Post by Utsanomiko »

A major dilemma for working mothers, which in my experience often goes unaccounted, is just how many expenditures go into holding a job and caring for a child whilst away from home.

I will admit first of all that I am not talking about high-salary 'career women' but rather the larger number of women on the lower end of the middle-class and white-collar/business-casual jobs; teachers, customer service, receptionists, data entry/secretarial jobs, and so on. The 20k-30k a year jobs that are in greater numbers and accessibility to modern women yet fewer avenues for growth, but the pressure to be successful and independent and have a big luxury budget are very much still present.

Let's say a particular young woman has a baby or a couple small children and, looking for some supplemental income for the family, finds a decent office job where she can earn about $2000 a month. For the first several years this child will need daycare, which in this era suburban sprawl few people have local family or neighbors they trust, decent daycare provision is seen as a job itself; Fifty bucks for an 8-hour day will eat half that woman's paycheck.

Then there's transportation, and for born & raised midwesterners such as myself, that means big American automobiles on our big bus-less roads. Now, many young couples already have two cars even with with one income, but I'll add it in under the assumption she's paying for her own car herself. That's easily another $650 a month for payments, insurance, a tank of fuel a month, and a couple bucks set aside for maintenance. Many of these work environments keep a dress code of at least business-casual, so there'll be additional expenses for clothes compared to what she wears around the house or for infrequent events. Even without the fashion industry being a huge influence on culture, who wants to be seen wearing the same five outfits a week? A frugal budget of a couple $25 discount items every other week is still another $100 a month just to work comfortably.

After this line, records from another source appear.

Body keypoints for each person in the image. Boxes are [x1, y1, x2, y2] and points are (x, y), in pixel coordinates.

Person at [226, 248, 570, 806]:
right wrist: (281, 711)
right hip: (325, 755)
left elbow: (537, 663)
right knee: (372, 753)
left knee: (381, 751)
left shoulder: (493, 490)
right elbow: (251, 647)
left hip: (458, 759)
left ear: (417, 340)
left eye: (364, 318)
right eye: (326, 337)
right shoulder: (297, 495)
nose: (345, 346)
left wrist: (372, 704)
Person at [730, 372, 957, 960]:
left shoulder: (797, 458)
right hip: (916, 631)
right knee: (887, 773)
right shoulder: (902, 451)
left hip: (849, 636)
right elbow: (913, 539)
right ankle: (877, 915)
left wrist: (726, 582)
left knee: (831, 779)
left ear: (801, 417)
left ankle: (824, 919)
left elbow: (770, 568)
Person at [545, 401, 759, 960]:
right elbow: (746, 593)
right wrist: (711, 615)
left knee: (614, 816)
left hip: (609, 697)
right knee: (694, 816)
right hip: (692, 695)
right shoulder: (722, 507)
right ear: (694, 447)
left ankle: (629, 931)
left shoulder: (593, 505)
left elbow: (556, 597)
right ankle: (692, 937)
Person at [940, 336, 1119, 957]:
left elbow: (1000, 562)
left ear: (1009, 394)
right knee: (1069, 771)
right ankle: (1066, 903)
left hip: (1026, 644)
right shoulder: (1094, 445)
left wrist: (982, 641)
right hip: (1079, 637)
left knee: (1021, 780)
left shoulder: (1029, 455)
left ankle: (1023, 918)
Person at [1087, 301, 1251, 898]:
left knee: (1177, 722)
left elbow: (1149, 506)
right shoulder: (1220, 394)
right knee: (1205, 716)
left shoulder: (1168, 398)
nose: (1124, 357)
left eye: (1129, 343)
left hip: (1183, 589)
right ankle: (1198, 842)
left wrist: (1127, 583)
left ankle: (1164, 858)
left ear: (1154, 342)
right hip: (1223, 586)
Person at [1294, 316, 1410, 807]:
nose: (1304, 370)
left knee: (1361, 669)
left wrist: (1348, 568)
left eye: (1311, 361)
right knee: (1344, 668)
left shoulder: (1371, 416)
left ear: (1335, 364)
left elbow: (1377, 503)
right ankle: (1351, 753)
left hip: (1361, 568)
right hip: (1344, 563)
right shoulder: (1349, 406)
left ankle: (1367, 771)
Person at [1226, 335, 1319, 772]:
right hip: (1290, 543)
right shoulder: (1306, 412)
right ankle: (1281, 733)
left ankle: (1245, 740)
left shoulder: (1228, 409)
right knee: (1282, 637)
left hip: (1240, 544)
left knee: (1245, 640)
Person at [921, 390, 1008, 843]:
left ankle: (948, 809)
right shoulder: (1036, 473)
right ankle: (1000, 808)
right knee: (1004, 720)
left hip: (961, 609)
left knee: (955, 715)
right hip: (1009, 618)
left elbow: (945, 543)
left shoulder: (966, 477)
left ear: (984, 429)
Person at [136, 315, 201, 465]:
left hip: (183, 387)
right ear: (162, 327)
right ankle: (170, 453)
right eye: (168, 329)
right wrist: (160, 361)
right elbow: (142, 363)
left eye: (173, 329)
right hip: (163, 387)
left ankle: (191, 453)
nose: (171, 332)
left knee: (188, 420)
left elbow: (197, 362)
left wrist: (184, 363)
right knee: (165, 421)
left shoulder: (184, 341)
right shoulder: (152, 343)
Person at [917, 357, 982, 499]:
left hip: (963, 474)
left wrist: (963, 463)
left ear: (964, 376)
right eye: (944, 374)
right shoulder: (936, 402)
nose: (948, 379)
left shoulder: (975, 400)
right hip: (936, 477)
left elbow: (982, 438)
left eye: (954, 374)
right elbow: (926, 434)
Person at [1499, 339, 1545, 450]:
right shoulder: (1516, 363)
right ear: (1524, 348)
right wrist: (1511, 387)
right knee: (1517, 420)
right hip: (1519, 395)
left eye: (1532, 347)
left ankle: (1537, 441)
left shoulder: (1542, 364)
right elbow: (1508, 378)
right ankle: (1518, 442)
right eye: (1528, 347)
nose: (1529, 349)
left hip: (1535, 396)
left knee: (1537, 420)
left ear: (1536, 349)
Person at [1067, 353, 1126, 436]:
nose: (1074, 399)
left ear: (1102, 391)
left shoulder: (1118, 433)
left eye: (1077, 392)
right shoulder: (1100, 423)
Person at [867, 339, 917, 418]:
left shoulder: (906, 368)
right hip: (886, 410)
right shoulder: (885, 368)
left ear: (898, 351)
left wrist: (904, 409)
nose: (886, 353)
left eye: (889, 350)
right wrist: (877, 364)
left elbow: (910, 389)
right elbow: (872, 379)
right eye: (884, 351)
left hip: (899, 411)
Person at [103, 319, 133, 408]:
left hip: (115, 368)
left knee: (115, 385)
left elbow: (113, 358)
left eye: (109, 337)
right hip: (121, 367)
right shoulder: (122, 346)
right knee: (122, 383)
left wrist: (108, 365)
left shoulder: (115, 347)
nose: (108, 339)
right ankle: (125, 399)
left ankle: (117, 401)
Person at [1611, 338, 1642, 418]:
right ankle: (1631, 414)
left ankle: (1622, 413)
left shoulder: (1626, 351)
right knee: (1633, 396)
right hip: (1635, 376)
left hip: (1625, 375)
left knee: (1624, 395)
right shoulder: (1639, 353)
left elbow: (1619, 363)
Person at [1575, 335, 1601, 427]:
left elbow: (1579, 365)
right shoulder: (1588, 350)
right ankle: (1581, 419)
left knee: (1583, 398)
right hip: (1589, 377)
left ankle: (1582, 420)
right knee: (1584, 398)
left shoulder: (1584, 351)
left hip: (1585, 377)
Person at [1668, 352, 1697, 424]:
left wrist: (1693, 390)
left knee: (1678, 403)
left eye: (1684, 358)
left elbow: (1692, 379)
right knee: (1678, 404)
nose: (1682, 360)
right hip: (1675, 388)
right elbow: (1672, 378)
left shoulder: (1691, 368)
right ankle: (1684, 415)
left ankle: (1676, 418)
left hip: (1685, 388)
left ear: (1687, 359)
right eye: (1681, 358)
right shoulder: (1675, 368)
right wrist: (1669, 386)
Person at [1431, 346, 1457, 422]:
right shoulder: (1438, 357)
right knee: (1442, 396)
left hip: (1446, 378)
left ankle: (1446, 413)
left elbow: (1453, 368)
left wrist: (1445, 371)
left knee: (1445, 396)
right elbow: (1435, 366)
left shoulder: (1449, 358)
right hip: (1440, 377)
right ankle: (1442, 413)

I'll finally add lunch expenditures, although this was something I myself all but eliminated from my past job. Sure, hanging out with my co-workers when they all left for lunch at local restaurants was a great way to socialize each, but when I realized the added cost compared to what I could put together at home was $200 a month, I stuck with brown-bagging except on special occasions. Few followed suit.

Adding these costs together, My example's final income is $50. Fifty more dollars a month to improve quality of living or to cover the extra costs of raising a kid, in exchange for raising them in a daycare environment (and for filling up a job somebody else needed for their currently zero-income household). And that's assuming taxes and insurance were already factored out. Add in college loans for a degree she might have needed just to get picked for a desk job, and suddenly this modern lifestyle has created a personal deficit. Don't forget she'll also be recommended to buy a new cellphone plan and maybe a credit card to rack up debt like everybody else.

This is certainly not a practical way of spending money, but from what I've seen amongst my age group and income bracket, it's the norm. People spend a huge amount of money just to earn a little more; their incomes expand but their practical expenses and savings don't increase. That's the majority of our society. Our whole economy is bloated with service & retail jobs for companies selling big cars, new TVs, fancy houses, and refinanced loans, so these people can then buy more big cars, new TVs, fancy houses, and refinanced loans from them. And I'm starting to think its benefits haven't outweighed its consequences upon society's culture and upbringing.